Stéphanie de R : Oui, mais déglingué ! C’est mieux. J’aime les villes sales, bruyantes. J’aime Naples, Istanbul ou Jaipur. Je n’ai, par exemple, pas une passion pour les quartiers résidentiels de Londres. Nos voyages, c’est presque de la sociologie.

Cyril de R : On a toujours voyagé comme ça, on a commencé nos chantiers à l’étranger très jeunes. L’un des premiers, c’était à l’ambassade de France, à Vienne. J’avais 24 ans et Stéphanie à peine 20. C’était l’un de nos premiers voyages professionnels.

Stéphanie de R : On travaillait alors sur le ciel d’un salon de musique. Puis on est allé à Prague, le vieux Prague, pour un décor plutôt baroque cette fois. Nous ne sommes pas toujours ensemble, mais assez souvent tout de même. Nous allons et venons entre les chantiers et notre atelier de Courbevoie. Nous ne restons sur place qu’une quinzaine de jours. On définit les protocoles et on laisse ensuite l’équipe faire au long cours. Nous, on fait les allers-retours.

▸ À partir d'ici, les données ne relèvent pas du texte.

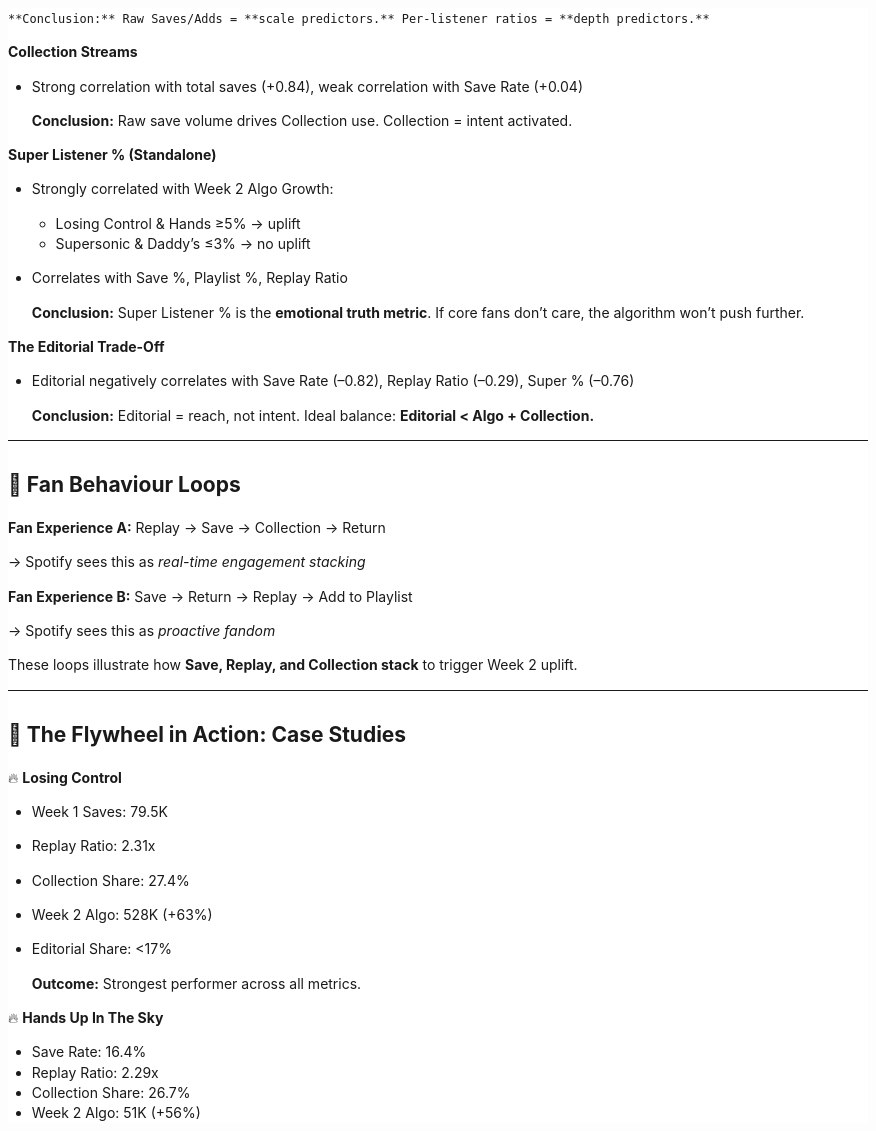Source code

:    **Conclusion:** Raw Saves/Adds = **scale predictors.** Per-listener ratios = **depth predictors.**
    

**Collection Streams**

- Strong correlation with total saves (+0.84), weak correlation with Save Rate (+0.04)
    
    **Conclusion:** Raw save volume drives Collection use. Collection = intent activated.
    

**Super Listener % (Standalone)**

- Strongly correlated with Week 2 Algo Growth:
    - Losing Control & Hands ≥5% → uplift
    - Supersonic & Daddy’s ≤3% → no uplift
- Correlates with Save %, Playlist %, Replay Ratio
    
    **Conclusion:** Super Listener % is the **emotional truth metric**. If core fans don’t care, the algorithm won’t push further.
    

**The Editorial Trade-Off**

- Editorial negatively correlates with Save Rate (–0.82), Replay Ratio (–0.29), Super % (–0.76)
    
    **Conclusion:** Editorial = reach, not intent. Ideal balance: **Editorial < Algo + Collection.**
    

---

## **🧠 Fan Behaviour Loops**

**Fan Experience A:** Replay → Save → Collection → Return

→ Spotify sees this as *real-time engagement stacking*

**Fan Experience B:** Save → Return → Replay → Add to Playlist

→ Spotify sees this as *proactive fandom*

These loops illustrate how **Save, Replay, and Collection stack** to trigger Week 2 uplift.

---

## **🔁 The Flywheel in Action: Case Studies**

🔥 **Losing Control**

- Week 1 Saves: 79.5K
- Replay Ratio: 2.31x
- Collection Share: 27.4%
- Week 2 Algo: 528K (+63%)
- Editorial Share: <17%
    
    **Outcome:** Strongest performer across all metrics.
    

🔥 **Hands Up In The Sky**

- Save Rate: 16.4%
- Replay Ratio: 2.29x
- Collection Share: 26.7%
- Week 2 Algo: 51K (+56%)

Cyril de R : Là, par exemple, on vient de travailler coup sur coup sur deux chantiers à New York et mon dernier séjour n’a duré que 28 h.

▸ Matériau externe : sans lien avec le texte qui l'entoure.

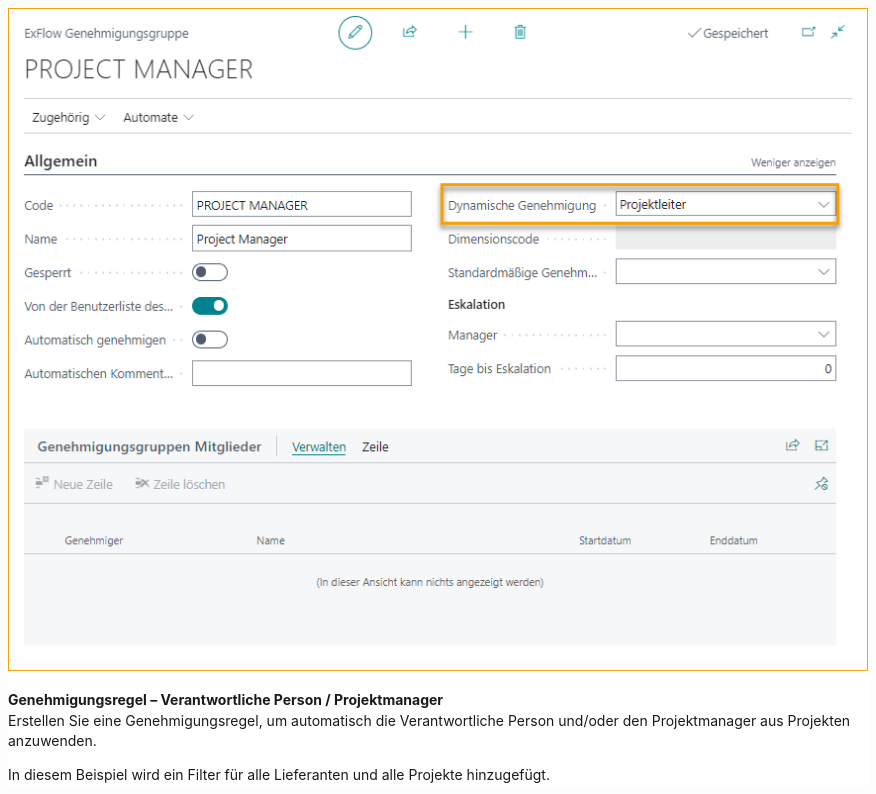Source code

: ![Approval Group - Project Manager](../../images/approval-group-004-project-manager.png)


**Genehmigungsregel – Verantwortliche Person / Projektmanager**<br/>
Erstellen Sie eine Genehmigungsregel, um automatisch die Verantwortliche Person und/oder den Projektmanager aus Projekten anzuwenden.

In diesem Beispiel wird ein Filter für alle Lieferanten und alle Projekte hinzugefügt.
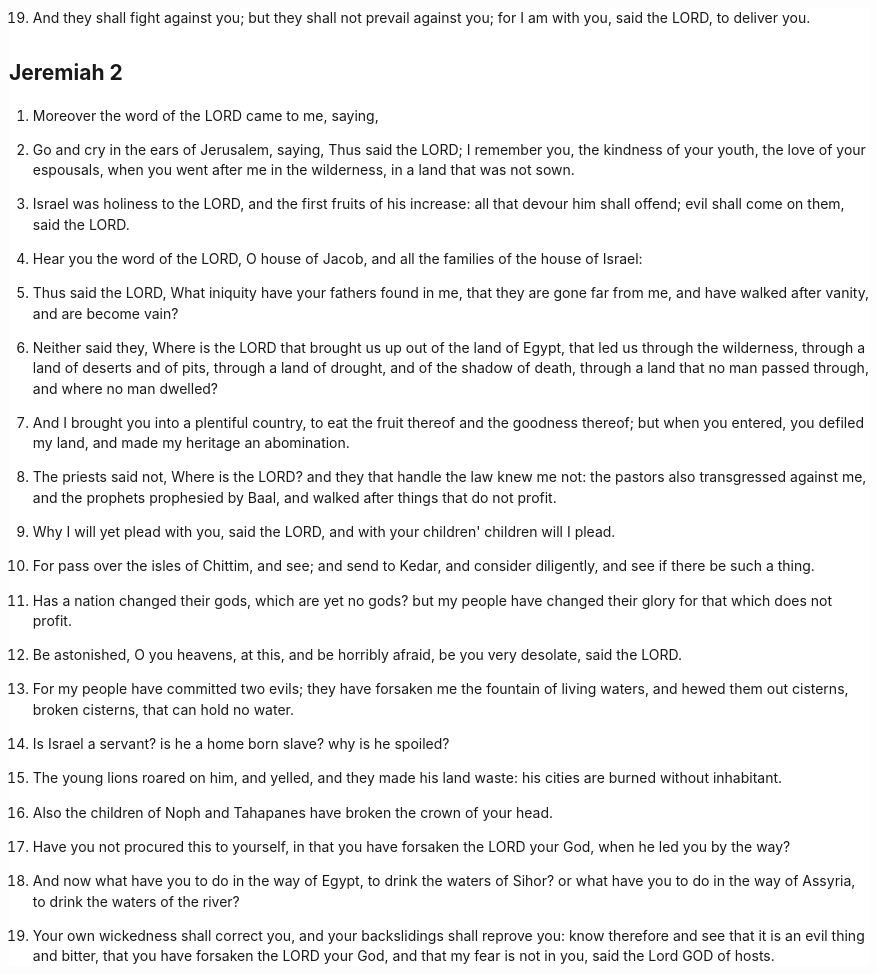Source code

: 19. And they shall fight against you; but they shall not prevail against you; for I am with you, said the LORD, to deliver you.

## Jeremiah 2

1. Moreover the word of the LORD came to me, saying,

2. Go and cry in the ears of Jerusalem, saying, Thus said the LORD; I remember you, the kindness of your youth, the love of your espousals, when you went after me in the wilderness, in a land that was not sown.

3. Israel was holiness to the LORD, and the first fruits of his increase: all that devour him shall offend; evil shall come on them, said the LORD.

4. Hear you the word of the LORD, O house of Jacob, and all the families of the house of Israel:

5. Thus said the LORD, What iniquity have your fathers found in me, that they are gone far from me, and have walked after vanity, and are become vain?

6. Neither said they, Where is the LORD that brought us up out of the land of Egypt, that led us through the wilderness, through a land of deserts and of pits, through a land of drought, and of the shadow of death, through a land that no man passed through, and where no man dwelled?

7. And I brought you into a plentiful country, to eat the fruit thereof and the goodness thereof; but when you entered, you defiled my land, and made my heritage an abomination.

8. The priests said not, Where is the LORD? and they that handle the law knew me not: the pastors also transgressed against me, and the prophets prophesied by Baal, and walked after things that do not profit.

9. Why I will yet plead with you, said the LORD, and with your children' children will I plead.

10. For pass over the isles of Chittim, and see; and send to Kedar, and consider diligently, and see if there be such a thing.

11. Has a nation changed their gods, which are yet no gods? but my people have changed their glory for that which does not profit.

12. Be astonished, O you heavens, at this, and be horribly afraid, be you very desolate, said the LORD.

13. For my people have committed two evils; they have forsaken me the fountain of living waters, and hewed them out cisterns, broken cisterns, that can hold no water.

14. Is Israel a servant? is he a home born slave? why is he spoiled?

15. The young lions roared on him, and yelled, and they made his land waste: his cities are burned without inhabitant.

16. Also the children of Noph and Tahapanes have broken the crown of your head.

17. Have you not procured this to yourself, in that you have forsaken the LORD your God, when he led you by the way?

18. And now what have you to do in the way of Egypt, to drink the waters of Sihor? or what have you to do in the way of Assyria, to drink the waters of the river?

19. Your own wickedness shall correct you, and your backslidings shall reprove you: know therefore and see that it is an evil thing and bitter, that you have forsaken the LORD your God, and that my fear is not in you, said the Lord GOD of hosts.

Stéphanie de R : Et le chantier à Los Angeles ! ça alors, c’était extraordinaire. On était logé dans l’ancienne pool house de la maison, au fond de l’un des immenses domaines de Beverly Hills. C’est très sympa d’habiter Los Angeles au fond d’un jardin des années 20, avec des bancs en pierre et des statues, et d’y être seuls. Parce qu’on est le plus souvent seuls dans les propriétés sur lesquelles on travaille. C’était magique. Ça, et connaître Los Angeles, avec toutes ces populations, leur mode de vie.

Cyril de R : On déambule dans la nuit pour découvrir un peu plus de la cité. Pour le reste, on rencontre des gens qui travaillent, des artisans, on va dans des magasins qui ne sont pas pour touristes, on fait nos courses. Bref, on est dans la vraie vie et on adore ça.

Stéphanie de R : C’est pour cela aussi que j’aime le train. C’est intemporel. Pareil pour les bateaux, les ferries ; et les avions donc. On a eu comme ça des expériences improbables, des voyages dans les jets privés de nos clients. Champagne, foie gras, Le Bourget à un quart d’heure de chez nous et limousine sur le tarmac… On s’y fait très bien, aux jets privés. Mais alors, pour le retour, c’est carrément grandeur et décadence, puisqu’on revient généralement en classe éco pour ne pas grever le budget. Sincèrement, je trouve que c’est une belle leçon d’humilité.

LEURS DATES CLÉS

  • 1963 – 1968 : Naissance respective de Cyril et de Stéphanie.
  • 1989  : Mariage et démarrage des chantiers communs.
  • 2001 : La Fiorentina, décor de leur première maison de milliardaire à Saint-Jean-Cap-Ferrat et création de l’Atelier de Ricou.
  • 2008 : L’achat de la maison du sculpteur Jean Baptiste Boiston, classée Monument Historique, dans la banlieue de Paris.
  • 2018 : Chantiers du Lutetia, de la Venitian room à New York, deux salons au château de Versailles, un hôtel particulier à Montpellier et, depuis septembre dernier, l’Hôtel de la Marine sur la place de la Concorde.